Exercise goal:
When writing out the entries below, keep only the lines from the line with "лютого 2019 (14)" to the line with "con la frase", both included, exactly as they are, and leave the pictures aside.

[[ Source material open ]]

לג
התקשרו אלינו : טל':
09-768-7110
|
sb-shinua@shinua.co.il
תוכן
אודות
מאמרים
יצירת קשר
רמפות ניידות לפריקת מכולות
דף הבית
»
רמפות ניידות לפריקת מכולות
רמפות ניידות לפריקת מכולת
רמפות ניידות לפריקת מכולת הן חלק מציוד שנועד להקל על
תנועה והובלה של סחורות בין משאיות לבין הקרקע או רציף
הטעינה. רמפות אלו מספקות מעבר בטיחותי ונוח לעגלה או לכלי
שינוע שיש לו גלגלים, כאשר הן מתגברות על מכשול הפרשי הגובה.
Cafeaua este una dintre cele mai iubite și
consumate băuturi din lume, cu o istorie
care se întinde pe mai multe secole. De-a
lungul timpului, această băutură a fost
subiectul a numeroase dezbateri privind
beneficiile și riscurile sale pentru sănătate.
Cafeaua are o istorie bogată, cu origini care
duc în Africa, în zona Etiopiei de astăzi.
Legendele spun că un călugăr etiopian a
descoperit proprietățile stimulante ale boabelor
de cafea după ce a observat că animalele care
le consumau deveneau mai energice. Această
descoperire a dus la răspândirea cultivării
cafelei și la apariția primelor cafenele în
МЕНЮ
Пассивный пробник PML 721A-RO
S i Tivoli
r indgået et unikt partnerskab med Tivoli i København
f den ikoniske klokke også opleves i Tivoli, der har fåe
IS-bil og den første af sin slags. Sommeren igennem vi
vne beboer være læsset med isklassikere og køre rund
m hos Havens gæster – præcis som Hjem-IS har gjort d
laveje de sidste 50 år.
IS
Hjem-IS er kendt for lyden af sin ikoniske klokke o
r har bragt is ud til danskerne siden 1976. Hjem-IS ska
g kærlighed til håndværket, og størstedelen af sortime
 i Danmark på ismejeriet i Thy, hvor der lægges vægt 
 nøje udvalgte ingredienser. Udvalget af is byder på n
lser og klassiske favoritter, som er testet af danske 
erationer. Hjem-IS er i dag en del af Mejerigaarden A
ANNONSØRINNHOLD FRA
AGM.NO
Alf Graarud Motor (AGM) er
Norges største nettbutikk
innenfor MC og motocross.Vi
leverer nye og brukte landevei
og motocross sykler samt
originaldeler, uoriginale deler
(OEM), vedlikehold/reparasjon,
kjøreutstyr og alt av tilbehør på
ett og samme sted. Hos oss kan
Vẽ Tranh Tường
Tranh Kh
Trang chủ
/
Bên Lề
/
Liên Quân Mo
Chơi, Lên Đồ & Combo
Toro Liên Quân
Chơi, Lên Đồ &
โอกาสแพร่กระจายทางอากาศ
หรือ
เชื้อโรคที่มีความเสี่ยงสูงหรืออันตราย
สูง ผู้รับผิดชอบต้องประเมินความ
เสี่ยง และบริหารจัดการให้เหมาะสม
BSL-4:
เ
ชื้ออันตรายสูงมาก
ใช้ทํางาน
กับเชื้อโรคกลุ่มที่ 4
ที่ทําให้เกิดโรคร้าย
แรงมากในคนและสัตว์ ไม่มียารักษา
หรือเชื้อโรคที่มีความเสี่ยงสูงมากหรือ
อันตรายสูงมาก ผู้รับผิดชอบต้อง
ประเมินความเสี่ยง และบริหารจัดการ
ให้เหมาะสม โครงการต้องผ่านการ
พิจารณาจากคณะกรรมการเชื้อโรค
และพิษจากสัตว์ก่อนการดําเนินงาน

[[ Source material closed ]]
[[ Source material open ]]

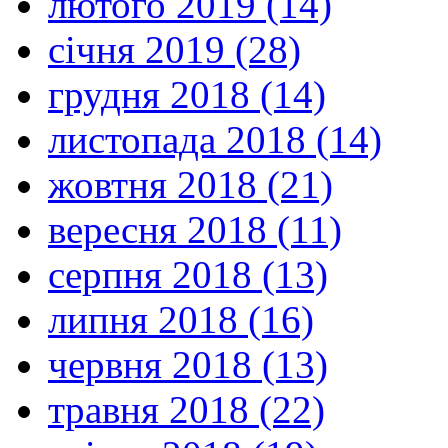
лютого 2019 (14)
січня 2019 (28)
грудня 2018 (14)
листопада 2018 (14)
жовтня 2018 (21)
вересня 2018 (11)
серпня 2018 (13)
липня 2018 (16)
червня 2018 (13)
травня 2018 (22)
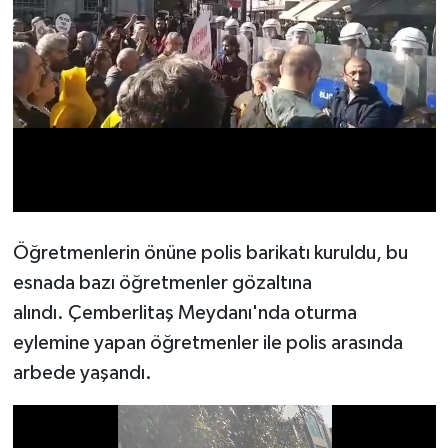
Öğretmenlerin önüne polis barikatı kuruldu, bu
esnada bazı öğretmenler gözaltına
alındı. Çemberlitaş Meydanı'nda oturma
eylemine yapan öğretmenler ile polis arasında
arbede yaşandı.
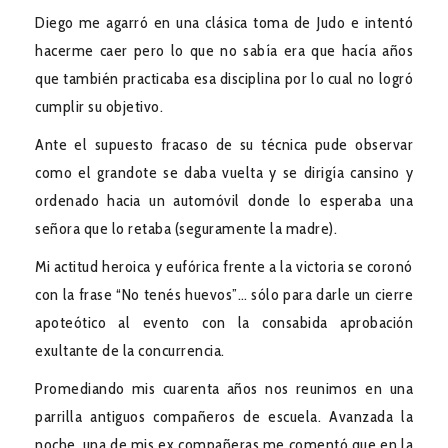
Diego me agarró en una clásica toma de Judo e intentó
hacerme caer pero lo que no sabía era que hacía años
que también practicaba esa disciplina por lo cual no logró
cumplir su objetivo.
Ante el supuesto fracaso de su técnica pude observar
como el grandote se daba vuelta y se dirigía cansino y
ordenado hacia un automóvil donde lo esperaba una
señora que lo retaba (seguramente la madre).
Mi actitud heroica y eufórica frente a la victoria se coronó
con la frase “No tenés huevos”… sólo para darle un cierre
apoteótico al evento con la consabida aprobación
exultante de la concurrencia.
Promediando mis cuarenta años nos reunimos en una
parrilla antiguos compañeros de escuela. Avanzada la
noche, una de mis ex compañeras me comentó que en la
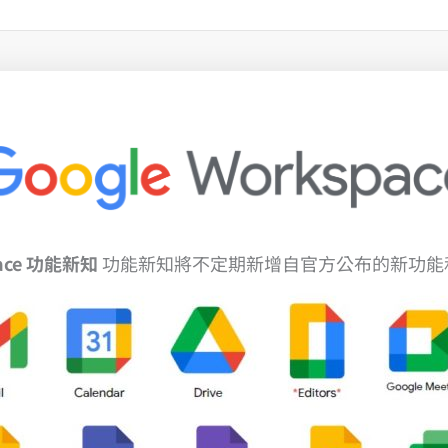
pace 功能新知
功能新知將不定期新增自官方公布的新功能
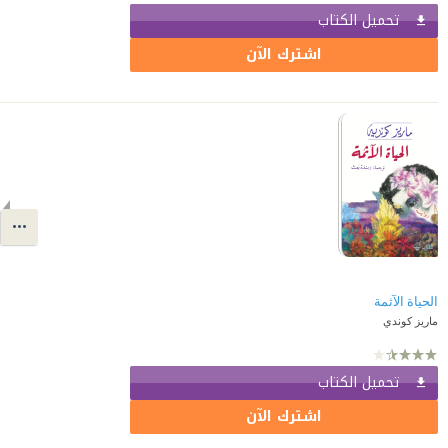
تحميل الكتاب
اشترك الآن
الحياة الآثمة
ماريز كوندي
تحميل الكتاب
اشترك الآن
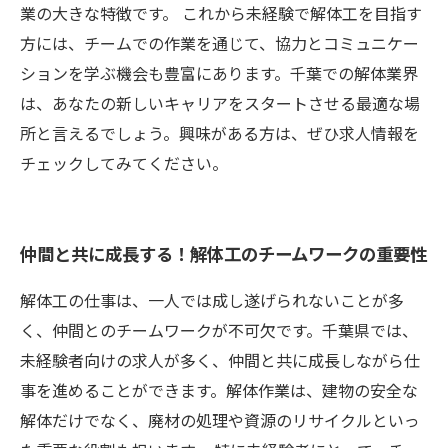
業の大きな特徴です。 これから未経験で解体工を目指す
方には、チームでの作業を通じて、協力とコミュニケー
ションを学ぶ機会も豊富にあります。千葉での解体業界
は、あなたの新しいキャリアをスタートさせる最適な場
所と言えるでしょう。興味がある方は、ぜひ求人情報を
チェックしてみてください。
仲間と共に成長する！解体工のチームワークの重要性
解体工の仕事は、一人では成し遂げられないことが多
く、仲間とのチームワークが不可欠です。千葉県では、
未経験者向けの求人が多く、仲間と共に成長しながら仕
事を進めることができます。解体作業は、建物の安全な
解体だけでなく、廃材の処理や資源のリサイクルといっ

[[ Source material closed ]]

Response to this exercise:
лютого 2019 (14)
січня 2019 (28)
грудня 2018 (14)
листопада 2018 (14)
жовтня 2018 (21)
вересня 2018 (11)
серпня 2018 (13)
липня 2018 (16)
червня 2018 (13)
травня 2018 (22)
Öğretmenlerin önüne polis barikatı kuruldu, bu
esnada bazı öğretmenler gözaltına
alındı. Çemberlitaş Meydanı'nda oturma
eylemine yapan öğretmenler ile polis arasında
arbede yaşandı.
Diego me agarró en una clásica toma de Judo e intentó
hacerme caer pero lo que no sabía era que hacía años
que también practicaba esa disciplina por lo cual no logró
cumplir su objetivo.
Ante el supuesto fracaso de su técnica pude observar
como el grandote se daba vuelta y se dirigía cansino y
ordenado hacia un automóvil donde lo esperaba una
señora que lo retaba (seguramente la madre).
Mi actitud heroica y eufórica frente a la victoria se coronó
con la frase “No tenés huevos”… sólo para darle un cierre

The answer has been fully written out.